Sutters _Fort _Painting

When considering Sacramento and California history, Sutter’s Fort stands out as an essential landmark. The historic western outpost is depicted in a Jo Mora painting that the California State Library will unveil Thursday as a new addition to its collection. On Insight, Beth Ruyak talked to Curator of Special Collections Gary Kurutz about why this painting is unique (and why you should plan a visit to the State Library).

The painting depicts John C Fremont and his team coming into Sutter’s Fort after a rough journey across the Sierra Nevada mountains. Kurutz says this work is important because it references an essential facet of Western history - Westward expansion - from a California lens.

“This was the opening of the United State’s Western expansion and Fremont was the great explorer,” says Kurutz. “The pathfinder, they called him. He was there to extend Manifest Destiny into California.”

The painting was owned most recently by Herb Kaplan, an antiquarian bookseller. Kurtuz recounted first seeing the painting at a dinner party at Kaplan’s home and never forgetting it.

“I saw it there and I thought, oh my goodness, that is just fabulous,” says Kurtuz.

Kaplan and his wife have since passed away, and their daughter recently went through the process of breaking up their estate. Kurutz asked her about the painting and possible donation.

“I said, this is such a great and iconic event in the state of California’s history,” he says. “And she agreed to that.”

The library is also welcoming two bronze status to its collection donated by historian Joe Nardoni. Both depict the Pony Express and its riders, and one is a miniature of the famed Pony Express statue in Old Sacramento.

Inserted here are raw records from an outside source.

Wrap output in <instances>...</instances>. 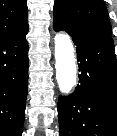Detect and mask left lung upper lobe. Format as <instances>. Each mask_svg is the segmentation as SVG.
<instances>
[{"label": "left lung upper lobe", "instance_id": "left-lung-upper-lobe-1", "mask_svg": "<svg viewBox=\"0 0 117 136\" xmlns=\"http://www.w3.org/2000/svg\"><path fill=\"white\" fill-rule=\"evenodd\" d=\"M54 18L75 28L111 36L112 27L102 0H55Z\"/></svg>", "mask_w": 117, "mask_h": 136}]
</instances>
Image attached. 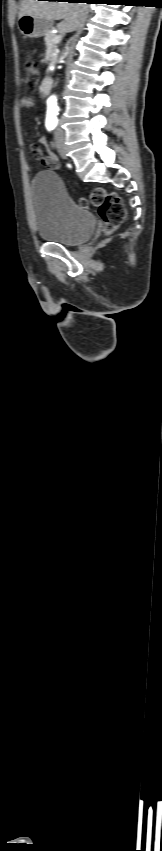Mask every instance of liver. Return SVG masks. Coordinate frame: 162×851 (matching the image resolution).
<instances>
[{
    "mask_svg": "<svg viewBox=\"0 0 162 851\" xmlns=\"http://www.w3.org/2000/svg\"><path fill=\"white\" fill-rule=\"evenodd\" d=\"M87 8L85 3L22 0L19 17L30 15L50 21L63 20L59 27L64 32H70L81 25Z\"/></svg>",
    "mask_w": 162,
    "mask_h": 851,
    "instance_id": "1",
    "label": "liver"
}]
</instances>
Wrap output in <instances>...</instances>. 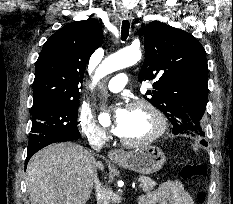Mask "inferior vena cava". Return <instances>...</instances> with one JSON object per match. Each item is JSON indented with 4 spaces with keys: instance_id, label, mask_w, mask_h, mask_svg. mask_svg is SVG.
I'll use <instances>...</instances> for the list:
<instances>
[{
    "instance_id": "obj_1",
    "label": "inferior vena cava",
    "mask_w": 233,
    "mask_h": 204,
    "mask_svg": "<svg viewBox=\"0 0 233 204\" xmlns=\"http://www.w3.org/2000/svg\"><path fill=\"white\" fill-rule=\"evenodd\" d=\"M89 143L95 151H100L105 144V140L103 139L102 136L96 135V136L90 138ZM91 169H92V171H97V169H98V159L97 158L93 159V166ZM94 183H95V189H96V193H97V201H98L97 204H105L107 194H106V191L103 188L101 182L99 181V178L97 177L96 172H94Z\"/></svg>"
}]
</instances>
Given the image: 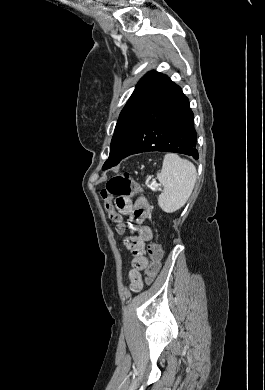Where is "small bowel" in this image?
I'll use <instances>...</instances> for the list:
<instances>
[{
    "instance_id": "c3829d8e",
    "label": "small bowel",
    "mask_w": 265,
    "mask_h": 390,
    "mask_svg": "<svg viewBox=\"0 0 265 390\" xmlns=\"http://www.w3.org/2000/svg\"><path fill=\"white\" fill-rule=\"evenodd\" d=\"M115 207L122 216H128L130 224L136 235L125 239L126 248L132 253V268L128 273L133 291L142 288L141 271L148 265L145 255V243L153 238V231L142 222L150 212V205L146 198L140 197L134 203L129 197H117Z\"/></svg>"
}]
</instances>
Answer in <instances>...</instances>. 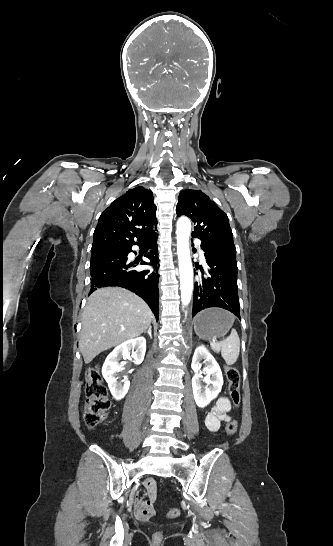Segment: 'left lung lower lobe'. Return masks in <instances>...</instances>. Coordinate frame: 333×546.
<instances>
[{
	"instance_id": "left-lung-lower-lobe-1",
	"label": "left lung lower lobe",
	"mask_w": 333,
	"mask_h": 546,
	"mask_svg": "<svg viewBox=\"0 0 333 546\" xmlns=\"http://www.w3.org/2000/svg\"><path fill=\"white\" fill-rule=\"evenodd\" d=\"M201 248L208 265V278L202 277L194 284L192 315L195 316L199 311L209 307H220L241 319L236 257L227 256L206 242L201 243ZM223 265H227L228 272L219 271ZM196 267L198 268L197 265ZM200 270L204 273L202 268Z\"/></svg>"
}]
</instances>
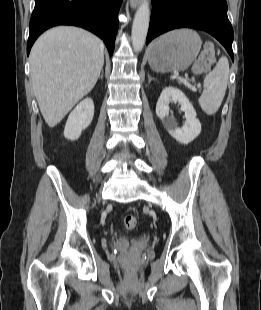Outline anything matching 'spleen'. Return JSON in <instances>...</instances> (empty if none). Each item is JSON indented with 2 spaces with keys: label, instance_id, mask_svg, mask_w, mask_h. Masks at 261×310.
<instances>
[{
  "label": "spleen",
  "instance_id": "obj_1",
  "mask_svg": "<svg viewBox=\"0 0 261 310\" xmlns=\"http://www.w3.org/2000/svg\"><path fill=\"white\" fill-rule=\"evenodd\" d=\"M229 79V62L221 57L215 68L210 71L203 82L204 90L198 99L199 105L207 115L215 114L225 96Z\"/></svg>",
  "mask_w": 261,
  "mask_h": 310
}]
</instances>
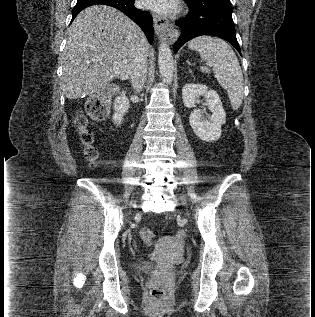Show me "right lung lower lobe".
<instances>
[{"instance_id":"98d812e1","label":"right lung lower lobe","mask_w":315,"mask_h":317,"mask_svg":"<svg viewBox=\"0 0 315 317\" xmlns=\"http://www.w3.org/2000/svg\"><path fill=\"white\" fill-rule=\"evenodd\" d=\"M134 1L135 0H77V4L72 10V20L86 7L97 4L108 5L120 10L136 22L144 31L149 43L152 44L154 34L152 17L149 12L135 8Z\"/></svg>"}]
</instances>
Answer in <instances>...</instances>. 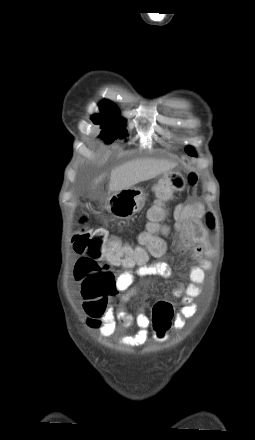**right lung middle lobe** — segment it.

Kurutz says that identifying important pieces of California’s history is arguably the most important function of the state library - and it’s not just written material. The library has a collection of thousands of visual media works that depict important events in California’s past.

“We’re kind of like the library of congress for California,” says Kurutz. “We’ve been in business since 1850, and we’ve been trying to document the state’s history ever since.”

The California State Library is open to visitors interested in checking out its visual and print collections . It’s located at 900 N Street in downtown Sacramento from 9am to 5pm, Monday through Friday.